In order to attract and retain young talent, and establish a new mutually beneficial pact that can last years, companies can look for inspiration at these three paths:
1. Moonlight à la Uber
Last month, I rode with an UberX driver who was an IT developer at a large telecom. He was getting married soon and drove an Uber to make a few extra bucks on the side. Another driver was a stay-at-home dad who enjoyed driving his car and meeting new people. We can no longer expect that day jobs will fulfill every need employees have (from physical to emotional). By encouraging them to expand their horizons, make an extra buck, try new things, or simply change their scenery, companies can give their people a fresh perspective on their work, a mental outlet for them to grow, and ultimately, fewer reasons to leave. Money is less important to new employees than the chance to learn and express themselves in their workplace. Encouraging them to code for a startup, teach at a local college, or keep the books for a nonprofit, as part of their benefits, can make a big difference.
2. Expand your definition of talent à la James Franco
If you were a Finance major in college, chances are that you are still doing finance work now and will be doing it in the future. The same goes for graphic design, sociology, marketing, etc. But why have actors increasingly taken on more than just acting? Like many others, the talented, multifaceted James Franco went from a TV and movie actor to a director, producer, author, and now singer-songwriter, and even professor.
Unlike typical 9-to-5ers, artists aren’t usually bound by one employer and are allowed to redefine their talents by constantly trying new things. If each employee brings not only knowledge and a narrowly defined skill set, but also a plethora of experiences and raw talent, why not help them explore and develop abilities that can be used across the organization, rather than limiting them to the one silo into which they were hired? Cross-pollination and personal development can make exciting things happen when researchers start spending X% of their time working on marketing projects and vice versa, or when sales people work part-time with the new product development group.

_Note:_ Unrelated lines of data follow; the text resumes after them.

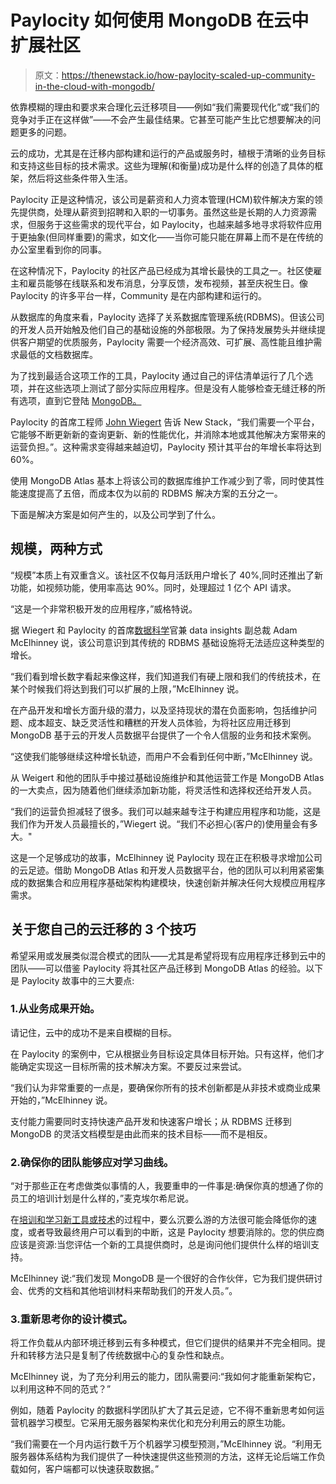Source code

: # Paylocity 如何使用 MongoDB 在云中扩展社区

> 原文：<https://thenewstack.io/how-paylocity-scaled-up-community-in-the-cloud-with-mongodb/>

依靠模糊的理由和要求来合理化云迁移项目——例如“我们需要现代化”或“我们的竞争对手正在这样做”——不会产生最佳结果。它甚至可能产生比它想要解决的问题更多的问题。

云的成功，尤其是在迁移内部构建和运行的产品或服务时，植根于清晰的业务目标和支持这些目标的技术需求。这些为理解(和衡量)成功是什么样的创造了具体的框架，然后将这些条件带入生活。

Paylocity 正是这种情况，该公司是薪资和人力资本管理(HCM)软件解决方案的领先提供商，处理从薪资到招聘和入职的一切事务。虽然这些是长期的人力资源需求，但服务于这些需求的现代平台，如 Paylocity，也越来越多地寻求将软件应用于更抽象(但同样重要)的需求，如文化——当你可能只能在屏幕上而不是在传统的办公室里看到你的同事。

在这种情况下，Paylocity 的社区产品已经成为其增长最快的工具之一。社区使雇主和雇员能够在线联系和发布消息，分享反馈，发布视频，甚至庆祝生日。像 Paylocity 的许多平台一样，Community 是在内部构建和运行的。

从数据库的角度来看，Paylocity 选择了关系数据库管理系统(RDBMS)。但该公司的开发人员开始触及他们自己的基础设施的外部极限。为了保持发展势头并继续提供客户期望的优质服务，Paylocity 需要一个经济高效、可扩展、高性能且维护需求最低的文档数据库。

为了找到最适合这项工作的工具，Paylocity 通过自己的评估清单运行了几个选项，并在这些选项上测试了部分实际应用程序。但是没有人能够检查无缝迁移的所有选项，直到它登陆 [MongoDB。](https://www.mongodb.com/cloud/atlas/?utm_content=inline-mention)

Paylocity 的首席工程师 [John Wiegert](https://www.linkedin.com/in/johnwiegert/) 告诉 New Stack，“我们需要一个平台，它能够不断更新新的查询更新、新的性能优化，并消除本地或其他解决方案带来的运营负担。”。这种需求变得越来越迫切，Paylocity 预计其平台的年增长率将达到 60%。

使用 MongoDB Atlas 基本上将该公司的数据库维护工作减少到了零，同时使其性能速度提高了五倍，而成本仅为以前的 RDBMS 解决方案的五分之一。

下面是解决方案是如何产生的，以及公司学到了什么。

## 规模，两种方式

“规模”本质上有双重含义。该社区不仅每月活跃用户增长了 40%,同时还推出了新功能，如视频功能，使用率高达 90%。同时，处理超过 1 亿个 API 请求。

“这是一个非常积极开发的应用程序，”威格特说。

据 Wiegert 和 Paylocity 的首席[数据科学](https://thenewstack.io/why-data-jobs-are-hot-and-how-to-get-one/)官兼 data insights 副总裁 Adam McElhinney 说，该公司意识到其传统的 RDBMS 基础设施将无法适应这种类型的增长。

“我们看到增长数字看起来像这样，我们知道我们有硬上限和我们的传统技术，在某个时候我们将达到我们可以扩展的上限，”McElhinney 说。

在产品开发和增长方面升级的潜力，以及坚持现状的潜在负面影响，包括维护问题、成本超支、缺乏灵活性和糟糕的开发人员体验，为将社区应用迁移到 MongoDB 基于云的开发人员数据平台提供了一个令人信服的业务和技术案例。

“这使我们能够继续这种增长轨迹，而用户不会看到任何中断，”McElhinney 说。

从 Weigert 和他的团队手中接过基础设施维护和其他运营工作是 MongoDB Atlas 的一大卖点，因为随着他们继续添加新功能，将灵活性和选择权还给开发人员。

“我们的运营负担减轻了很多。我们可以越来越专注于构建应用程序和功能，这是我们作为开发人员最擅长的，”Wiegert 说。“我们不必担心(客户的)使用量会有多大。"

这是一个足够成功的故事，McElhinney 说 Paylocity 现在正在积极寻求增加公司的云足迹。借助 MongoDB Atlas 和开发人员数据平台，他的团队可以利用紧密集成的数据集合和应用程序基础架构构建模块，快速创新并解决任何大规模应用程序需求。

## 关于您自己的云迁移的 3 个技巧

希望采用或发展类似混合模式的团队——尤其是希望将现有应用程序迁移到云中的团队——可以借鉴 Paylocity 将其社区产品迁移到 MongoDB Atlas 的经验。以下是 Paylocity 故事中的三大要点:

### 1.从业务成果开始。

请记住，云中的成功不是来自模糊的目标。

在 Paylocity 的案例中，它从根据业务目标设定具体目标开始。只有这样，他们才能确定实现这一目标所需的技术解决方案。不要反过来尝试。

“我们认为非常重要的一点是，要确保你所有的技术创新都是从非技术或商业成果开始的，”McElhinney 说。

支付能力需要同时支持快速产品开发和快速客户增长；从 RDBMS 迁移到 MongoDB 的灵活文档模型是由此而来的技术目标——而不是相反。

### 2.确保你的团队能够应对学习曲线。

“对于那些正在考虑做类似事情的人，我要重申的一件事是:确保你真的想通了你的员工的培训计划是什么样的，”麦克埃尔希尼说。

在[培训和学习新工具或技术](https://thenewstack.io/you-cant-hire-your-way-out-of-the-cloud-skills-shortage/)的过程中，要么沉要么游的方法很可能会降低你的速度，或者导致最终用户可以看到的中断，这是 Paylocity 想要消除的。您的供应商应该是资源:当您评估一个新的工具提供商时，总是询问他们提供什么样的培训支持。

McElhinney 说:“我们发现 MongoDB 是一个很好的合作伙伴，它为我们提供研讨会、优秀的文档和其他培训材料来帮助我们的开发人员。”。

### 3.重新思考你的设计模式。

将工作负载从内部环境迁移到云有多种模式，但它们提供的结果并不完全相同。提升和转移方法只是复制了传统数据中心的复杂性和缺点。

McElhinney 说，为了充分利用云的能力，团队需要问:“我如何才能重新架构它，以利用这种不同的范式？”

例如，随着 Paylocity 的数据科学团队扩大了其云足迹，它不得不重新思考如何运营机器学习模型。它采用无服务器架构来优化和充分利用云的原生功能。

“我们需要在一个月内运行数千万个机器学习模型预测，”McElhinney 说。“利用无服务器体系结构为我们提供了一种快速提供这些预测的方法，这样无论后端工作负载如何，客户端都可以快速获取数据。”

<svg xmlns:xlink="http://www.w3.org/1999/xlink" viewBox="0 0 68 31" version="1.1"><title>Group</title> <desc>Created with Sketch.</desc></svg>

3. Own the bridges à la Corporate Incubators
In 1999 Gary Hamel published his famous “Bringing Silicon Valley Inside” HBR paper, urging companies to foster entrepreneurial talent, mimicking what was making Silicon Valley thrive. This is more relevant than ever, making revamping corporate incubators / laboratories / garages a priority.
It’s time to resurrect what forward-thinking companies started doing in the mid-nineties by offering funding and time-off to employees to work on their winning ideas. In Hamel’s article he describes how in 1996 Royal Dutch/Shell developed their GameChangers process, giving “a small panel of freethinking employees the authority to allocate $20 million to rule-breaking, game-changing ideas submitted by their peers”. As the panel decided to move ideas through the stages, the innovator who submitted the idea received more funding, more days off to work on his or her project, and more coaching.
There are three key elements for making entrepreneurship real within firms: 1) opportunity/permission, 2) resources (including guidance and mentorship), and 3) above all, ownership. Instead of having employees put their energy into thinking of the venture they want to start, why don’t companies put forward a corporate incubator in which promising and vetted projects can spin off, giving the “founding” team a stake in its startup? So what if the venture fails? Let them come back wiser and more seasoned.
So, what is the recipe for hiring and retaining the best young talent out there? Let them freely explore many roles within your organization, encourage them to take second jobs in different fields, and give them an honest shot at being entrepreneurs. Sound risky and onerous? It is, but the ultimate reward can be pretty sweet as well.